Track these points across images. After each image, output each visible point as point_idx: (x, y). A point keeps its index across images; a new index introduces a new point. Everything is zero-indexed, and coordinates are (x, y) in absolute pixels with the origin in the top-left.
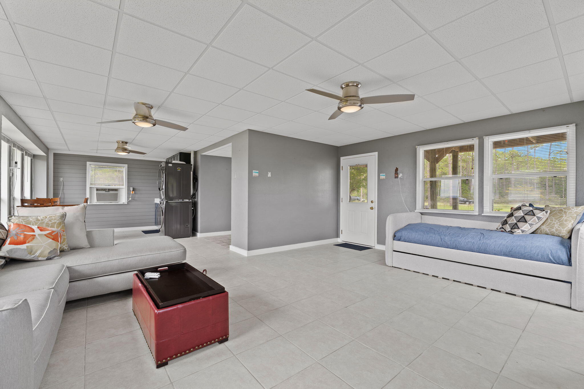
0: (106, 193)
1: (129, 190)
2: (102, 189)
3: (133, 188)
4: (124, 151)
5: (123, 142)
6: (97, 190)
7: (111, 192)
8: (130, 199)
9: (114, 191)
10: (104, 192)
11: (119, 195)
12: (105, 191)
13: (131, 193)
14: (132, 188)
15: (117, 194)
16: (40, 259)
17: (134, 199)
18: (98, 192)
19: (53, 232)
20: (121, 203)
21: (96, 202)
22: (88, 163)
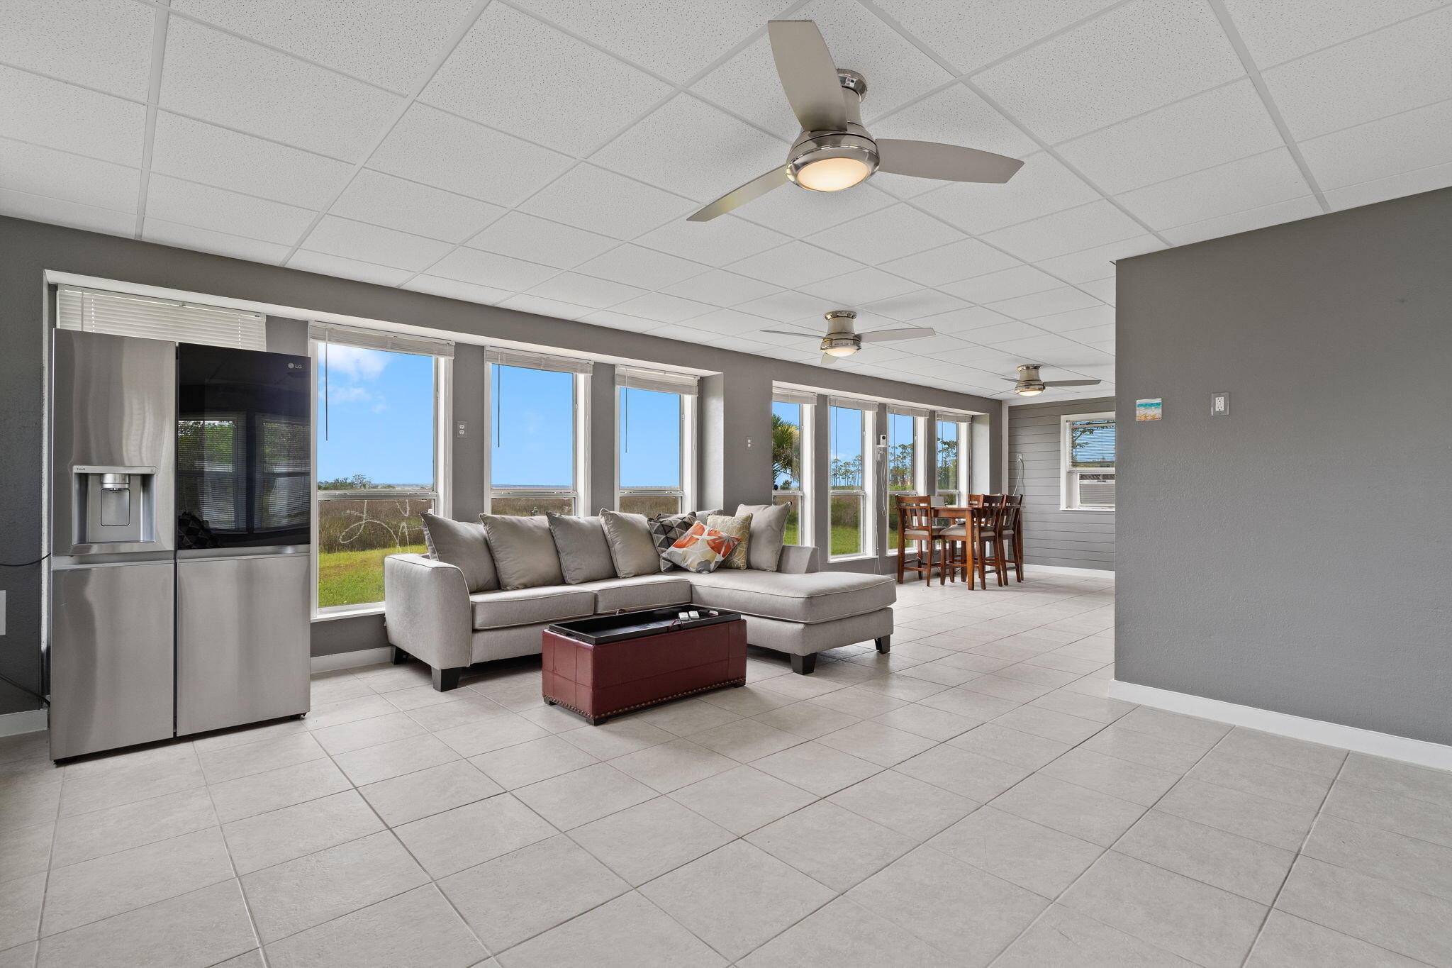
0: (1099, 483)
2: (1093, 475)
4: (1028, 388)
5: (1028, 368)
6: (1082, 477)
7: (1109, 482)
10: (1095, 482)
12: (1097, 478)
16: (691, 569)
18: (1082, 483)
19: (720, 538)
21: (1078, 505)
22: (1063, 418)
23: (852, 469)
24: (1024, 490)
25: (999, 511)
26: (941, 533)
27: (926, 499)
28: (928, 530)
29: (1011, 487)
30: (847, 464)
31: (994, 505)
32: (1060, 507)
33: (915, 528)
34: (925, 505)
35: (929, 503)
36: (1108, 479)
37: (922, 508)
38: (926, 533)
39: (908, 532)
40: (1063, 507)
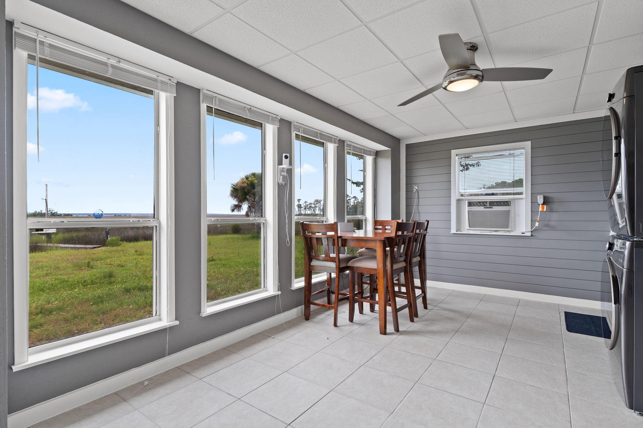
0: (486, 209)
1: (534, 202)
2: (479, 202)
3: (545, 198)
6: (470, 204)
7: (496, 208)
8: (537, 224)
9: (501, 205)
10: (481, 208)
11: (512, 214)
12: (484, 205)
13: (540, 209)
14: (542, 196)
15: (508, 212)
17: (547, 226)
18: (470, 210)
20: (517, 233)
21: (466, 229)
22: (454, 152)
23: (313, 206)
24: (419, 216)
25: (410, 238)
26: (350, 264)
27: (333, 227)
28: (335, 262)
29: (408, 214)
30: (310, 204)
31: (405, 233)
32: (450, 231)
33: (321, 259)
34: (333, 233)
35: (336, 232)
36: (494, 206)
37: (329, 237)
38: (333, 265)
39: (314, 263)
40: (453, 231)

• • • • •

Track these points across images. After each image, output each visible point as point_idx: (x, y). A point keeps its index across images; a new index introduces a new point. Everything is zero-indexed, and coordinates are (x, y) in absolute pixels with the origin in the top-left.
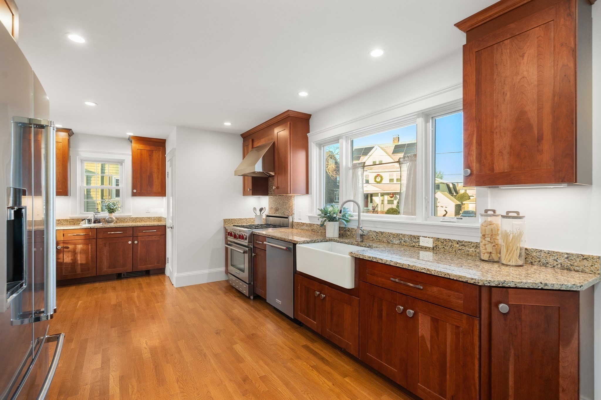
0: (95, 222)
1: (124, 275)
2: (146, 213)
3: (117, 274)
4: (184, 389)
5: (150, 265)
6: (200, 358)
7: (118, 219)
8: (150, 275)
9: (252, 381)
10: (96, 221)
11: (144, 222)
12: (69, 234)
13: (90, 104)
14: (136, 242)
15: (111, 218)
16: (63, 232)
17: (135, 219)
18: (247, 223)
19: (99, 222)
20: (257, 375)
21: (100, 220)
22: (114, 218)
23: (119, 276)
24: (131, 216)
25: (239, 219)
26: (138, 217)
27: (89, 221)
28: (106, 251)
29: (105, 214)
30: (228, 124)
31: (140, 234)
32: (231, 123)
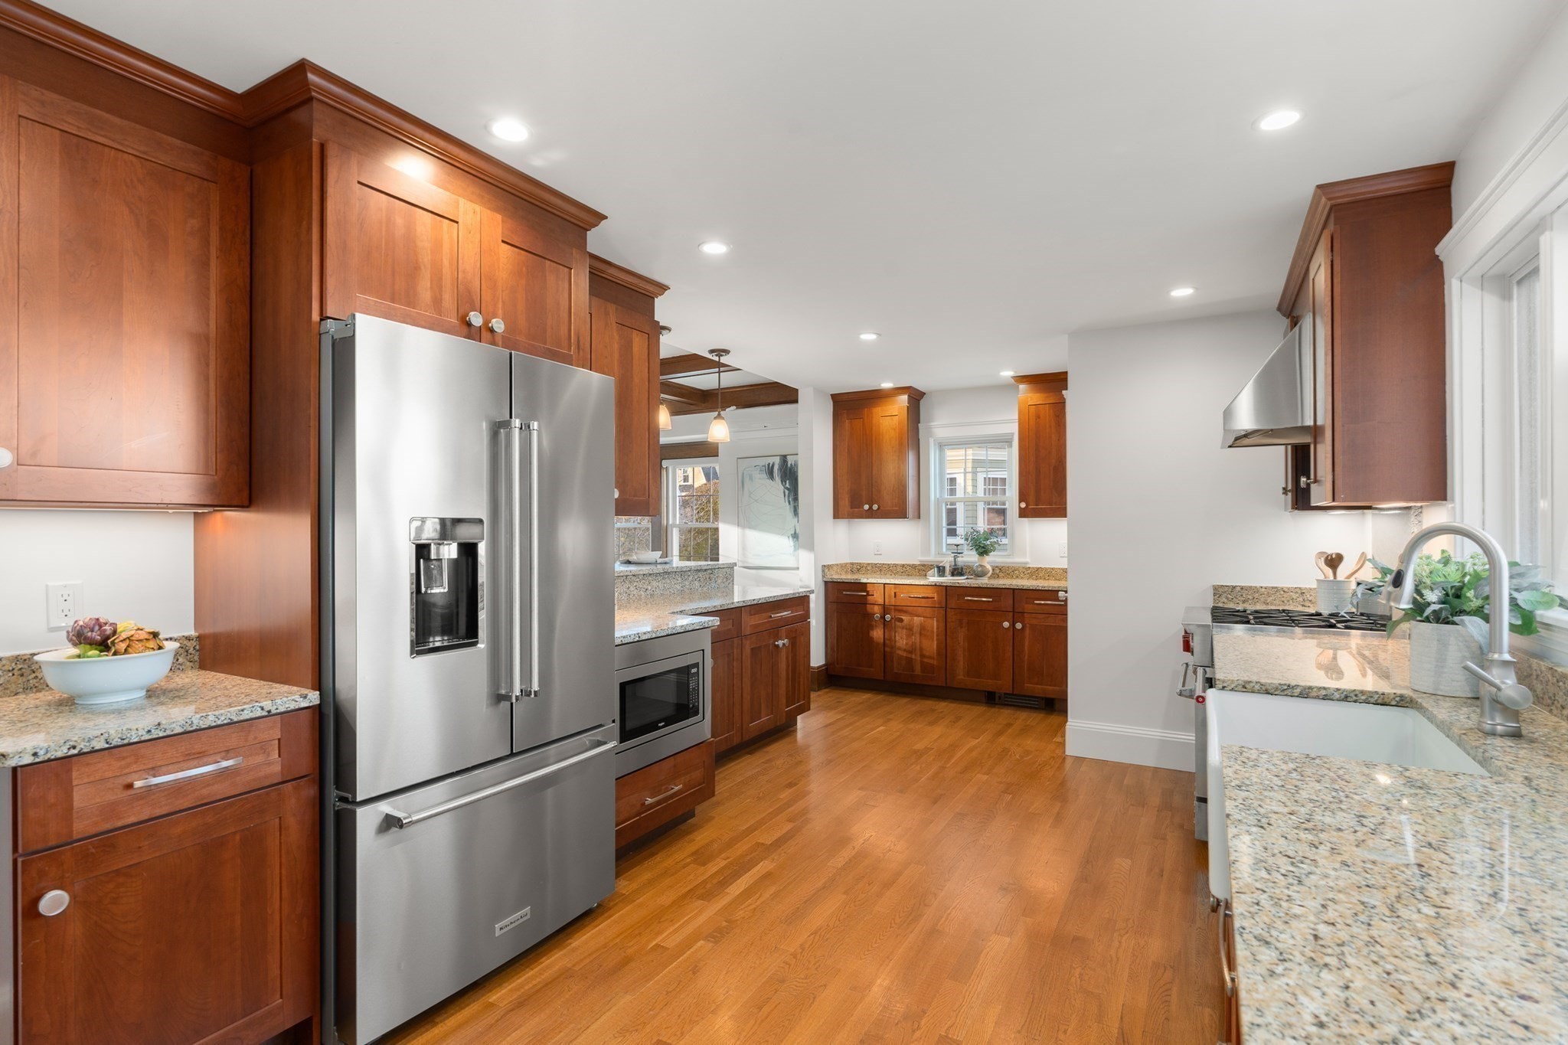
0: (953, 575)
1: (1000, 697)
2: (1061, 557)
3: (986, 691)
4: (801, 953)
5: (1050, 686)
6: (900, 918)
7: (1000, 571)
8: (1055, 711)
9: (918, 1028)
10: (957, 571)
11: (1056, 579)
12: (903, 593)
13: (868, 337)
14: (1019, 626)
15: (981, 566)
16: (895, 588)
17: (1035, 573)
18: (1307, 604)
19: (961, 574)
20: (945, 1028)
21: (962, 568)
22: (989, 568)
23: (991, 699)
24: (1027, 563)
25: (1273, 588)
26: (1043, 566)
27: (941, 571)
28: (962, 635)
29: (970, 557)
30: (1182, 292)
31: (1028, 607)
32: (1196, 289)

• • • • •

Format the lines above, from the line containing "23: (852, 469)" through the line containing "12: (484, 205)", as a JSON list of strings with one string per line. Skip blank lines and leave out the picture markers.

[
  "23: (852, 469)",
  "24: (1024, 490)",
  "25: (999, 511)",
  "26: (941, 533)",
  "27: (926, 499)",
  "28: (928, 530)",
  "29: (1011, 487)",
  "30: (847, 464)",
  "31: (994, 505)",
  "32: (1060, 507)",
  "33: (915, 528)",
  "34: (925, 505)",
  "35: (929, 503)",
  "36: (1108, 479)",
  "37: (922, 508)",
  "38: (926, 533)",
  "39: (908, 532)",
  "40: (1063, 507)",
  "0: (486, 209)",
  "1: (534, 202)",
  "2: (479, 202)",
  "3: (545, 198)",
  "6: (470, 204)",
  "7: (496, 208)",
  "8: (537, 224)",
  "9: (501, 205)",
  "10: (481, 208)",
  "11: (512, 214)",
  "12: (484, 205)"
]